* [Problem to work on]: Retype all entries exactly, skipping pictures.

* [Data to use]:
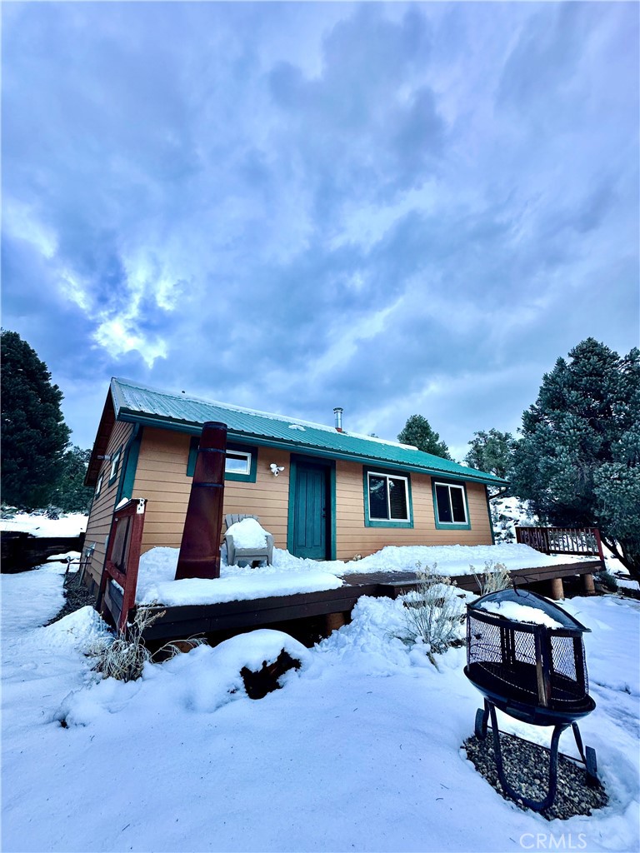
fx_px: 345
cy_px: 426
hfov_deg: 85.7
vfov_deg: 102.1
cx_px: 320
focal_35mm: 14
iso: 80
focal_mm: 2.22
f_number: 2.2
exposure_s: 1/99
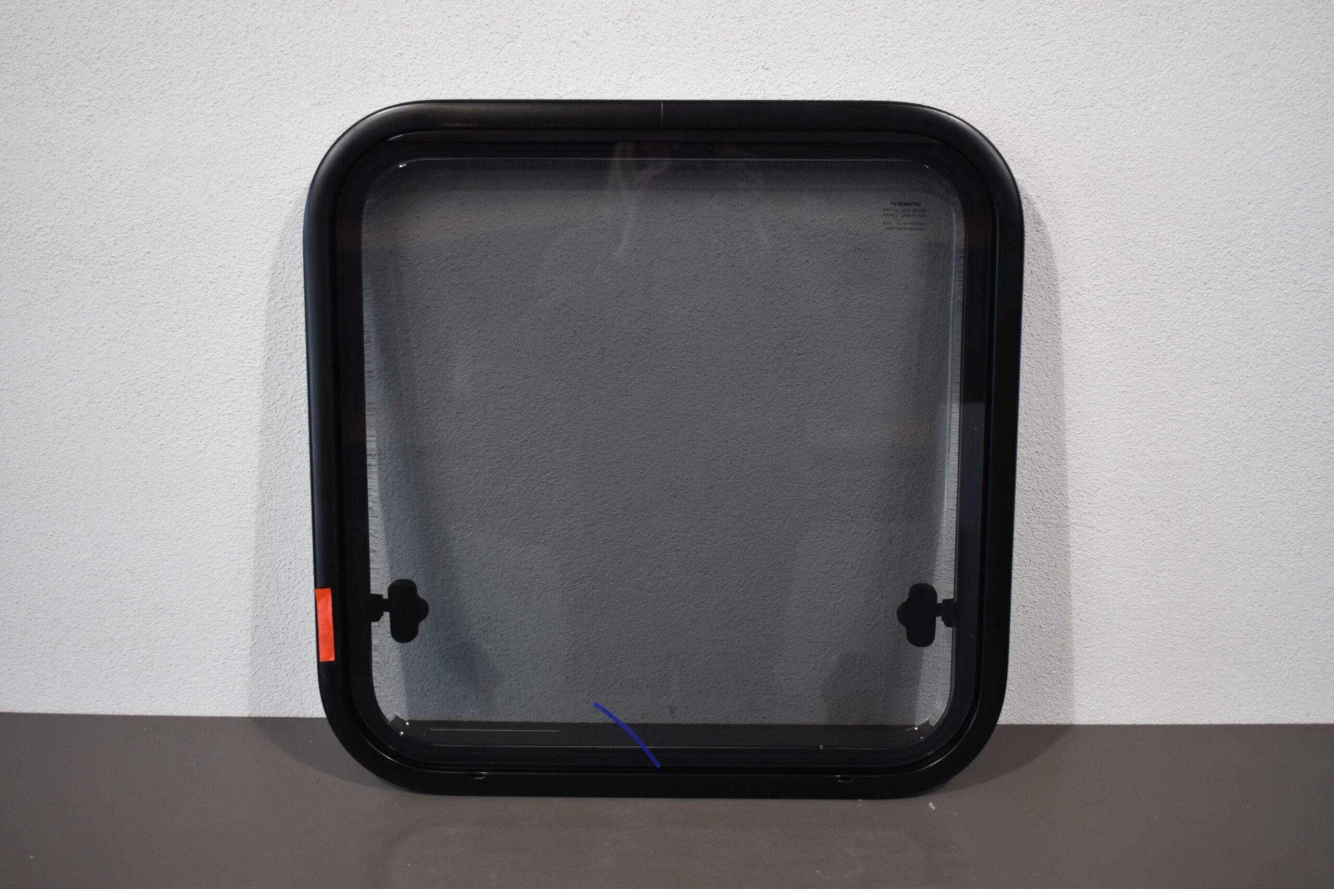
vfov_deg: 33.0
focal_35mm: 40
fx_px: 1501
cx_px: 667
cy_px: 444
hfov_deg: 47.9
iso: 800
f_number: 4
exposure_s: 1/200
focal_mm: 27
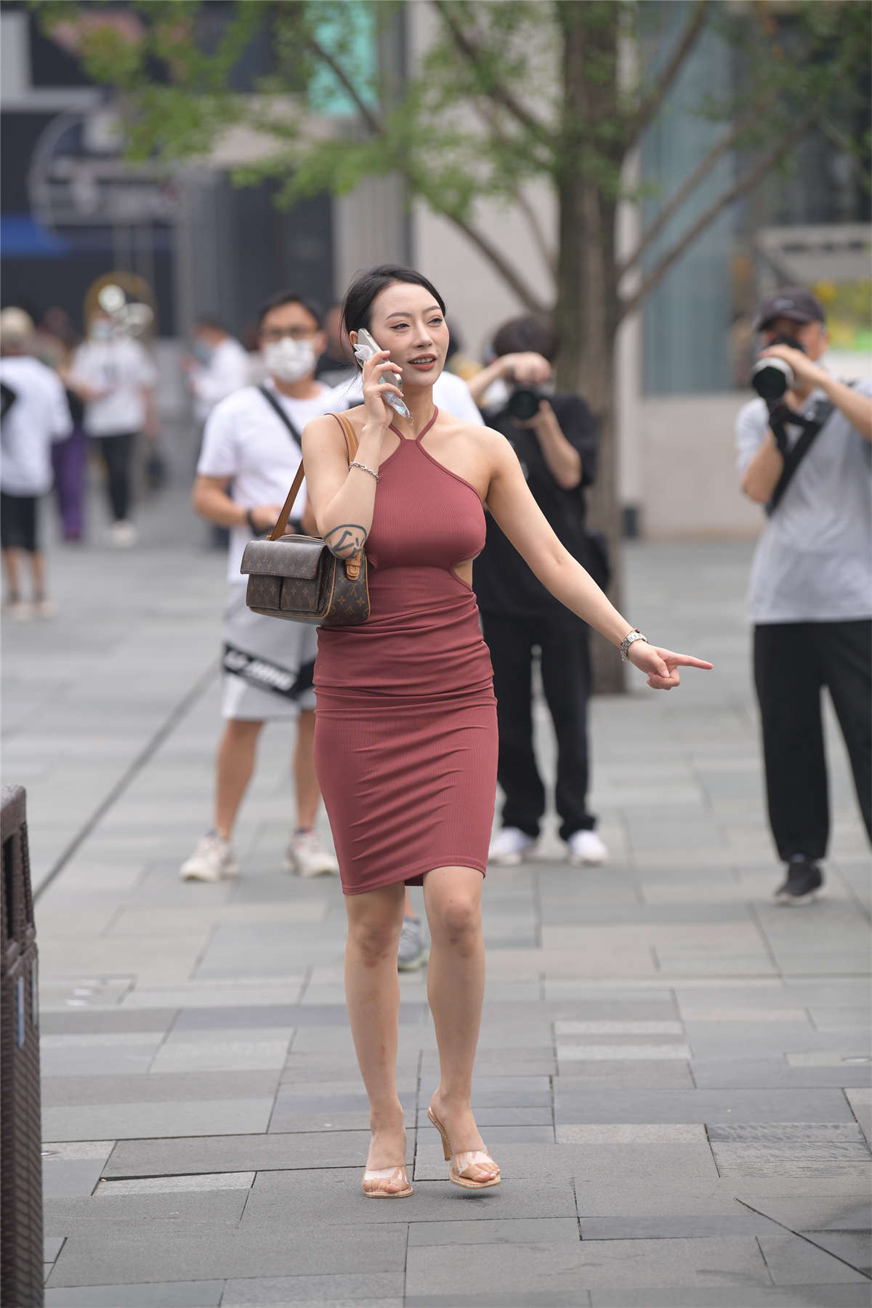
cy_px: 654
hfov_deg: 7.8
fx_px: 6358
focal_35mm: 175
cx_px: 436
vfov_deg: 11.7
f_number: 3.5
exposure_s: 1/640
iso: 500
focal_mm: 175
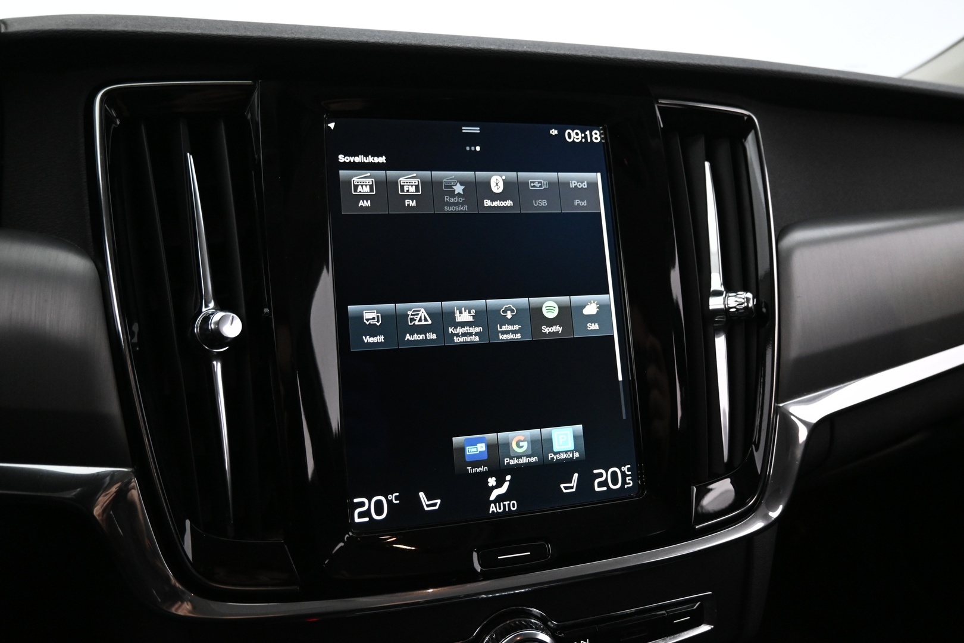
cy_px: 322
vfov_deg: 49.1
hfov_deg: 68.9
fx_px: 703
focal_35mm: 26
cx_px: 482
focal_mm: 17.5
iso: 2200
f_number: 3.5
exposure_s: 1/30
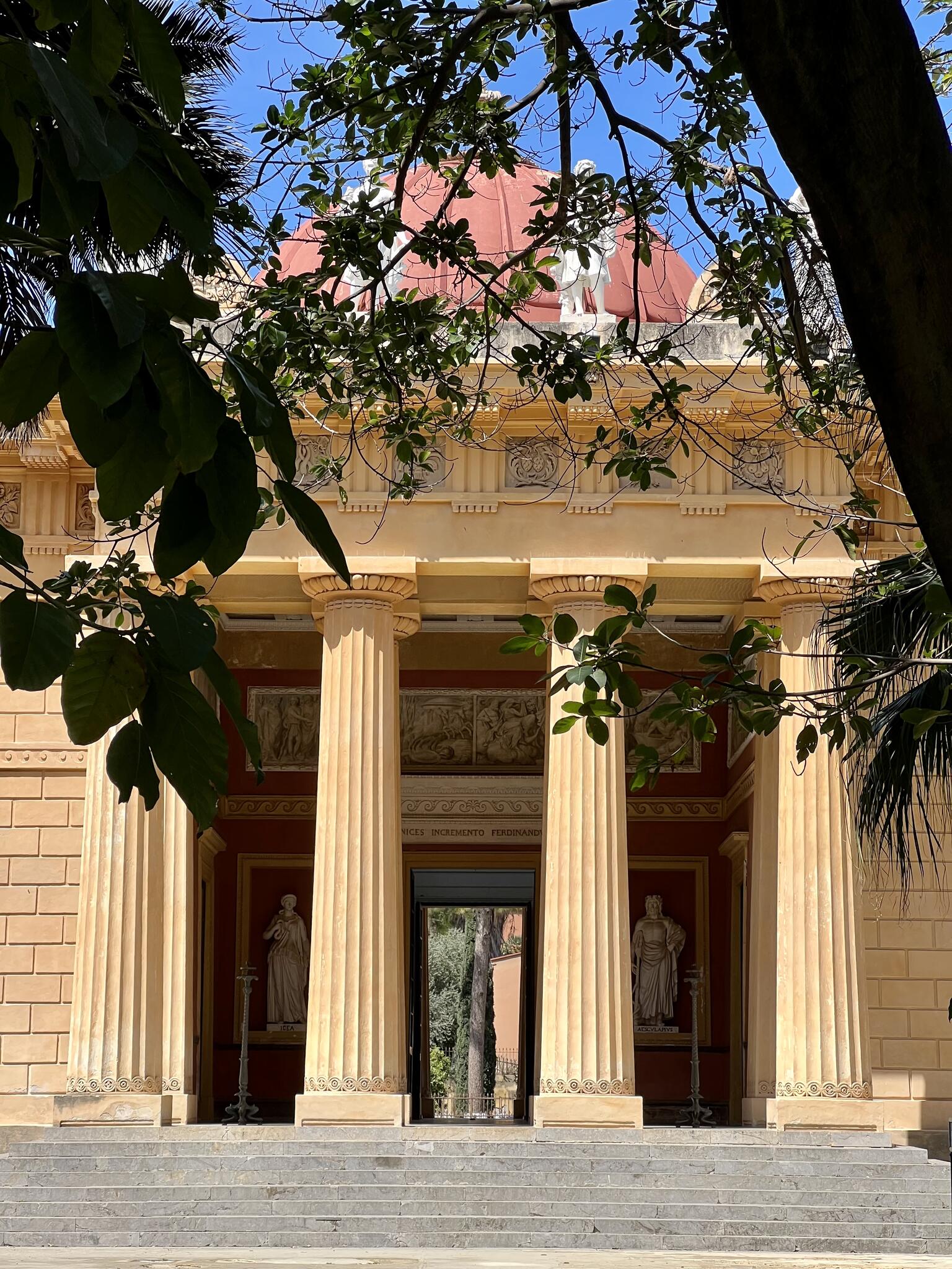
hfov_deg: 19.1
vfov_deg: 25.3
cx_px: 476
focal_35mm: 77
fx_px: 2824
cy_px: 634
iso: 32
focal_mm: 9
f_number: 2.8
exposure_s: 1/457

* [Written reply]:
fx_px: 345
cy_px: 426
hfov_deg: 85.7
vfov_deg: 102.1
cx_px: 320
focal_35mm: 14
iso: 80
focal_mm: 2.22
f_number: 2.2
exposure_s: 1/99
vfov_deg: 33.0
focal_35mm: 40
fx_px: 1501
cx_px: 667
cy_px: 444
hfov_deg: 47.9
iso: 800
f_number: 4
exposure_s: 1/200
focal_mm: 27
cy_px: 654
hfov_deg: 7.8
fx_px: 6358
focal_35mm: 175
cx_px: 436
vfov_deg: 11.7
f_number: 3.5
exposure_s: 1/640
iso: 500
focal_mm: 175
cy_px: 322
vfov_deg: 49.1
hfov_deg: 68.9
fx_px: 703
focal_35mm: 26
cx_px: 482
focal_mm: 17.5
iso: 2200
f_number: 3.5
exposure_s: 1/30
hfov_deg: 19.1
vfov_deg: 25.3
cx_px: 476
focal_35mm: 77
fx_px: 2824
cy_px: 634
iso: 32
focal_mm: 9
f_number: 2.8
exposure_s: 1/457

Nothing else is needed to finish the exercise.